> _SELECTED PASSAGE_:

○ ○ ○ ○

Tuesday, July 21, 2020
My sad, empty classroom after I cleaned it up during my 3 hour window. We were not allowed in our rooms from March 16ish-end of May.
I don’t know if you are ready to talk about this, but I wanted to, to the very least, share my feelings at this juncture for posterity – as a sort of way to journal and remember where I am at this point. I understand if you want to skip today’s post, but I would also love some healthy dialogue in the comments.
I have conflicting feelings, you all. I feel a bit differently as a parent than I do as a school employee. I am relieved that my boys are finished with their k-12 education, because this is a very hard position to be in. I hear some of my social media friends and blog friends saying they are having to make a really tough choice right now – even though things are constantly changing – about whether their children should go to “school” or do school virtually. I use quotes because we all know this will be nowhere near normal. I read one of my long time bloggers who is now only on Instagram say that she decided to homeschool for this year. If it’s something you have always wanted to try, then I say this is a great time to try it.
But, I want to make a point – the fact that you can choose means that you are privileged to do so. Some people will not be able to choose – for many different reasons. And, I can’t even imagine the guilt if you feel like you made the “wrong” decision. This is a horrible position to be in.

○ ○ ○ ○

> _DATA RECORDS_:
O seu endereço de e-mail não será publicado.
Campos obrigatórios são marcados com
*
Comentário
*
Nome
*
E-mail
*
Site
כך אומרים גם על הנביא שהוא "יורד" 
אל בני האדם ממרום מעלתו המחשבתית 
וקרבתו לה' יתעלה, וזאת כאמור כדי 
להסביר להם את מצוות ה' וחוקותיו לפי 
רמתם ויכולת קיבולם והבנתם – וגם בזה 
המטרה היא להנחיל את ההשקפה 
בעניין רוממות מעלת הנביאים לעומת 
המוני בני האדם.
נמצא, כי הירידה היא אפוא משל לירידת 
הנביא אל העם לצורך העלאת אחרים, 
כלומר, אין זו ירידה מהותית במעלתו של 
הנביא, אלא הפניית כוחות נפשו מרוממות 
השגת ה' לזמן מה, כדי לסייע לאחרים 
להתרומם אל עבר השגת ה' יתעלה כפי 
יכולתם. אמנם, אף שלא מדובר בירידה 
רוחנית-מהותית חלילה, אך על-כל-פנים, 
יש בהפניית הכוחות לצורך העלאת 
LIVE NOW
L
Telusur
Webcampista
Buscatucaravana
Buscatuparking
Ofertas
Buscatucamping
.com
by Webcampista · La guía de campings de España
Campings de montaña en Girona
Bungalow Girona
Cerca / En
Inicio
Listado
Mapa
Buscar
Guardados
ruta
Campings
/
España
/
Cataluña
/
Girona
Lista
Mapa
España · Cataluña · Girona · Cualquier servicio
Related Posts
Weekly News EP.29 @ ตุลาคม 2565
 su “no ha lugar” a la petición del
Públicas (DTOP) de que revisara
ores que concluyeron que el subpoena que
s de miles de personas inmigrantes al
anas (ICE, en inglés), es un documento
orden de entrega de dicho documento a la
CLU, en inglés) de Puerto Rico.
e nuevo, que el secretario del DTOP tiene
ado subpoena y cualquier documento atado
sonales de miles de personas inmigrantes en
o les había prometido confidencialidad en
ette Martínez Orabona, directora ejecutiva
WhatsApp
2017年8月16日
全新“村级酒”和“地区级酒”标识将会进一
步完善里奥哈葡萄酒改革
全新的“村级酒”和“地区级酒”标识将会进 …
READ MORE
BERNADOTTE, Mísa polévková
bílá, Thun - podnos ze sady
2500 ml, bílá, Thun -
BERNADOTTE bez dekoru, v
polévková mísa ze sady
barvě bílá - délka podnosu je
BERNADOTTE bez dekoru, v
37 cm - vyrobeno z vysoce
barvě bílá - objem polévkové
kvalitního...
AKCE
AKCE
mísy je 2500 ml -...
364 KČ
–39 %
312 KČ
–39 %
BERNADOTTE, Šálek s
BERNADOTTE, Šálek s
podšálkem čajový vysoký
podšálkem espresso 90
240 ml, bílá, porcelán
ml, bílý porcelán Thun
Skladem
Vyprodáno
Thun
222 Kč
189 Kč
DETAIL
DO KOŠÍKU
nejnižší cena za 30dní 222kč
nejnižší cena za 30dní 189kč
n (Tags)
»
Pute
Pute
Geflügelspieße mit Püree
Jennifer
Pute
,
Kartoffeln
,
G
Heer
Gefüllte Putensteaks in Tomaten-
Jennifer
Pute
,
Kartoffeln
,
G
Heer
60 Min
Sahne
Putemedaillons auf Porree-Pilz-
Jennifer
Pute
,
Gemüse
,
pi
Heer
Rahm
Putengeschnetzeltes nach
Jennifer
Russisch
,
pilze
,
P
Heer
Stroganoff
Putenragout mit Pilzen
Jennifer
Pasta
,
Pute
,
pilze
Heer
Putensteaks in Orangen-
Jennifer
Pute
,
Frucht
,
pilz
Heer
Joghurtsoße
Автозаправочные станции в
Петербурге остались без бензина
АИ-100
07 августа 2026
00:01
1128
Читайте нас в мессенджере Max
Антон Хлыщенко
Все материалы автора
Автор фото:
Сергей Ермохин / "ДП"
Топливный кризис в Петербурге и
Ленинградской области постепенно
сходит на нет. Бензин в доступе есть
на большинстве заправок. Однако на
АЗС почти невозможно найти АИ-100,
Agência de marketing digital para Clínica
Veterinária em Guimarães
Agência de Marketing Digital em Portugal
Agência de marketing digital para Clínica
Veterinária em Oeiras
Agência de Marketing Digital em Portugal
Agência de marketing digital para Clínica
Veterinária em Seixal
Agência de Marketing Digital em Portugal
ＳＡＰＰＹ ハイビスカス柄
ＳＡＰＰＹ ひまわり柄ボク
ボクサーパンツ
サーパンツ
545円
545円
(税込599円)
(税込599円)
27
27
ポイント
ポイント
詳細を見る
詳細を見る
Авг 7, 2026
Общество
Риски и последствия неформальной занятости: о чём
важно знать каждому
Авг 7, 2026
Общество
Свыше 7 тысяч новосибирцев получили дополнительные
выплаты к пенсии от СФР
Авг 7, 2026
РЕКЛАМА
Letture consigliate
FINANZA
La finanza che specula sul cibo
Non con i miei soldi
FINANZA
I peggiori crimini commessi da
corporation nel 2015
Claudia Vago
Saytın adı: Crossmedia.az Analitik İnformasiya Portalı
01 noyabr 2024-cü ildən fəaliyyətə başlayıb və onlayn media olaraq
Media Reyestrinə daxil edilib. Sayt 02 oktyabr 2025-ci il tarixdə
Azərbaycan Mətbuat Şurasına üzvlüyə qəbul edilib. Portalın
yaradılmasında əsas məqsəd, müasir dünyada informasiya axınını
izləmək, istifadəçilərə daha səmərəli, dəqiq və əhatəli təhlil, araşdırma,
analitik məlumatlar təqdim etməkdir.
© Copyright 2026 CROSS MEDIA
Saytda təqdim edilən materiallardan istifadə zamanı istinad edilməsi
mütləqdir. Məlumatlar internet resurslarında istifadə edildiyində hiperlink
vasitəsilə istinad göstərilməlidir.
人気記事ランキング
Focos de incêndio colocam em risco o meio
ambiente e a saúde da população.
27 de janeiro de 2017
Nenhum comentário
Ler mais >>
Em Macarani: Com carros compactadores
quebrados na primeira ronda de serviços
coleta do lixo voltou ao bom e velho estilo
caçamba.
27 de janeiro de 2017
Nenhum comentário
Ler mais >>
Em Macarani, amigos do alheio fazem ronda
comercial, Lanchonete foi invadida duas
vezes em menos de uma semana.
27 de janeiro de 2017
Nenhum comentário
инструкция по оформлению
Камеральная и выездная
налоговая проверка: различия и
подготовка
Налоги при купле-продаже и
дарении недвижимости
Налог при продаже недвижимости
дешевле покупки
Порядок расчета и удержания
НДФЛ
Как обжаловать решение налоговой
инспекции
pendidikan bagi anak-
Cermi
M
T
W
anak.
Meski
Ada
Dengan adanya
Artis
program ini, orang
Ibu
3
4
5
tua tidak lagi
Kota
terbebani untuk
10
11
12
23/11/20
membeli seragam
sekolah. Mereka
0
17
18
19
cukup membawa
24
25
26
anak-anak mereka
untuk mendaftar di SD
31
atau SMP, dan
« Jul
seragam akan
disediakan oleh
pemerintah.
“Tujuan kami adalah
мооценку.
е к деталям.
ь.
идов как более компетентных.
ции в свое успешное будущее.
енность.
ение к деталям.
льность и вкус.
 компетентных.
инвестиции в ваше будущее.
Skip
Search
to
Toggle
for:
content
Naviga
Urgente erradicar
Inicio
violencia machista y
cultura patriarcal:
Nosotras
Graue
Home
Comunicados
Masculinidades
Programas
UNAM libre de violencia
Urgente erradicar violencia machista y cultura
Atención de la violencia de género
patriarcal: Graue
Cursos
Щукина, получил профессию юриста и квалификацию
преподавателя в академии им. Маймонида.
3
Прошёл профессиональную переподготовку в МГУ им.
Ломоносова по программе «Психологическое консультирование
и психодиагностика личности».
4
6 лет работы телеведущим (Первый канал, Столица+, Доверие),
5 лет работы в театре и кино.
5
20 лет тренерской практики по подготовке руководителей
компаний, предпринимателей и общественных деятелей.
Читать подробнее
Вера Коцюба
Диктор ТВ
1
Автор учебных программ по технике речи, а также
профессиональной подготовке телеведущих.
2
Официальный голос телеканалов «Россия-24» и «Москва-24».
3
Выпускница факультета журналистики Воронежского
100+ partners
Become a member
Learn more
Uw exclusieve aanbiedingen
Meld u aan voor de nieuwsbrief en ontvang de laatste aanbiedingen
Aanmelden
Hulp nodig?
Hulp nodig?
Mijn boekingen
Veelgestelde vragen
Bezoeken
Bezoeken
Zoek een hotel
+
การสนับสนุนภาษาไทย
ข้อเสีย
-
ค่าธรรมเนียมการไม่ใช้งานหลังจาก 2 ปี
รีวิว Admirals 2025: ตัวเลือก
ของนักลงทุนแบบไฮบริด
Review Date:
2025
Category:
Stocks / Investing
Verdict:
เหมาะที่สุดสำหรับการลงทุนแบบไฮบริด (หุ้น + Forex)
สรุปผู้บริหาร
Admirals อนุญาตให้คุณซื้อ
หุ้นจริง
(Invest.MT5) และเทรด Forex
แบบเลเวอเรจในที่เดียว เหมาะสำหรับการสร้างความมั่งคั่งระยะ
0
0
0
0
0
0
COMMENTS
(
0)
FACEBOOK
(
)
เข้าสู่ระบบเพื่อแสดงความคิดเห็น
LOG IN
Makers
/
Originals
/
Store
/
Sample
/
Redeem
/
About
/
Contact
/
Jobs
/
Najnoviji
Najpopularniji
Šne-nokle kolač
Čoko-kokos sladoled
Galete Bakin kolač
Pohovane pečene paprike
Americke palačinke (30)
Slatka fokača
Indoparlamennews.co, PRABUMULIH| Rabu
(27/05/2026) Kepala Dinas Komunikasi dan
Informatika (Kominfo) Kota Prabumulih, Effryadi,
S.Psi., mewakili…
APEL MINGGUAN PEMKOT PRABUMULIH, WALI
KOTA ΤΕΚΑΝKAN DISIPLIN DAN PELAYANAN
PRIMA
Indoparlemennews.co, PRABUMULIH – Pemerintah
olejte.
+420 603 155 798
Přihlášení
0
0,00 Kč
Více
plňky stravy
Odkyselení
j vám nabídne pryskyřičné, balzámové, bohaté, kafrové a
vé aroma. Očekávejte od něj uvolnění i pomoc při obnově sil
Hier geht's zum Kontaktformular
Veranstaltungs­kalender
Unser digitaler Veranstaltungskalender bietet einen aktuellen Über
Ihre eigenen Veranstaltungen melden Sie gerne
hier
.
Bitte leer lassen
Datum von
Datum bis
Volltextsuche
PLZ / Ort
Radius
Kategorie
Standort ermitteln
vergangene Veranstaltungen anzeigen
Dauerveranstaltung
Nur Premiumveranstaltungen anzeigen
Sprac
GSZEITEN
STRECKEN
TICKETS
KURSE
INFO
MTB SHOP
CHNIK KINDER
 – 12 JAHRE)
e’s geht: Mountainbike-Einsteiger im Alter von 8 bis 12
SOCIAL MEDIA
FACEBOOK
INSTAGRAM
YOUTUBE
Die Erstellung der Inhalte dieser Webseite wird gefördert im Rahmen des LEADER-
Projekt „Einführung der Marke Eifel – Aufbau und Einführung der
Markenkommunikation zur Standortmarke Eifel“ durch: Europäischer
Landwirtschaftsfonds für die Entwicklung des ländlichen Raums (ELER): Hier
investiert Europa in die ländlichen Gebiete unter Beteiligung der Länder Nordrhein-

○ ○ ○ ○

> _LIST OF TASKS_:
A. List every numeral that appears in the blog post, in the order in which each occurs.
B. Reproduce verbatim the portion of the entries that opens with their first line and closes with the line containing "הנביא, אלא הפניית כוחות נפשו מרוממות", including both of those lines.
The blog post and the entries are unrelated to each other.

> _TASK-BY-TASK SOLUTIONS_:
A. 21, 2020, 3, 16, 12

B.
O seu endereço de e-mail não será publicado.
Campos obrigatórios são marcados com
*
Comentário
*
Nome
*
E-mail
*
Site
כך אומרים גם על הנביא שהוא "יורד" 
אל בני האדם ממרום מעלתו המחשבתית 
וקרבתו לה' יתעלה, וזאת כאמור כדי 
להסביר להם את מצוות ה' וחוקותיו לפי 
רמתם ויכולת קיבולם והבנתם – וגם בזה 
המטרה היא להנחיל את ההשקפה 
בעניין רוממות מעלת הנביאים לעומת 
המוני בני האדם.
נמצא, כי הירידה היא אפוא משל לירידת 
הנביא אל העם לצורך העלאת אחרים, 
כלומר, אין זו ירידה מהותית במעלתו של 
הנביא, אלא הפניית כוחות נפשו מרוממות 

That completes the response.